**TASKS TO CARRY OUT:**
1) How would you render this sentence from the Solr mailing-list post in Spanish: "Apparently, we need to run the clustering prior to the indexing, so I'm not sure if that is possible."
2) Could you reproduce the Solr mailing-list post from "I'm currently using" up to and including "of the document?"?

**DOCUMENT PASSAGE:**
========
You are viewing a plain text version of this content. The canonical link for it is here.
Posted to solr-user@lucene.apache.org by Zheng Lin Edwin Yeo <ed...@gmail.com> on 2015/06/10 05:13:53 UTC

Assign rich-text document's title name from clustering results

Hi,

I'm currently using Solr 5.1, and I'm thinking of ways to allow the system
to automatically give the rich-text documents that are being indexed a
title automatically, instead of user entering it in manually, as we might
have to index a whole folder of documents together, so it is not wise for
the user to enter the title one by one.

I would like to check, if it's possible to run the clustering, get the
results, and use the top score label to be the title of the document?
Apparently, we need to run the clustering prior to the indexing, so I'm not
sure if that is possible.


Regards,
Edwin

Re: Assign rich-text document's title name from clustering results

Posted by Alessandro Benedetti <be...@gmail.com>.
========
**STORED DATA:**
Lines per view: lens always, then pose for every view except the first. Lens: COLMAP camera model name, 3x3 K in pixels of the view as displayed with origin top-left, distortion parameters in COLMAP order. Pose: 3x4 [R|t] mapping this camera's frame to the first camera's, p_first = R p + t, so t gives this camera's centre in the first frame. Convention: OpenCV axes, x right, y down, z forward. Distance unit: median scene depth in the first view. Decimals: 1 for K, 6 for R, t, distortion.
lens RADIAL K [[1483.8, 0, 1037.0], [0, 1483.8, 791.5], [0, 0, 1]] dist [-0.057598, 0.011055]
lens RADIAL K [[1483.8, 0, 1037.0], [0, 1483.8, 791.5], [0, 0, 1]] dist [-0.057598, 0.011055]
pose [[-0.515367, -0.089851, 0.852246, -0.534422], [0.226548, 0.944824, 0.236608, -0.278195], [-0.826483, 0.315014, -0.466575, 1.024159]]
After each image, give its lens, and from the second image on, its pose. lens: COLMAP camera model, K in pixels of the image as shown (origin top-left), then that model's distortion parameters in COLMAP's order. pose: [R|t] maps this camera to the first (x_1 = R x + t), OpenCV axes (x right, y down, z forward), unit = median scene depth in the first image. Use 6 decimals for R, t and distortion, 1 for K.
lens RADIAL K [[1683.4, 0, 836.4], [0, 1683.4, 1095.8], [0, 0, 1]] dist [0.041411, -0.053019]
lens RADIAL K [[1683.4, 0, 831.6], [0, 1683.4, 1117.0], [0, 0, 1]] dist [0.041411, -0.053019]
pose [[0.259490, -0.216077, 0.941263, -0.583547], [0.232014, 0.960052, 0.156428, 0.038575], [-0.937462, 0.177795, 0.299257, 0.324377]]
========
**YOUR RESPONSES:**
1) Al parecer, necesitamos ejecutar el agrupamiento antes de la indexación, así que no estoy seguro de que eso sea posible.

2)
I'm currently using Solr 5.1, and I'm thinking of ways to allow the system
to automatically give the rich-text documents that are being indexed a
title automatically, instead of user entering it in manually, as we might
have to index a whole folder of documents together, so it is not wise for
the user to enter the title one by one.

I would like to check, if it's possible to run the clustering, get the
results, and use the top score label to be the title of the document?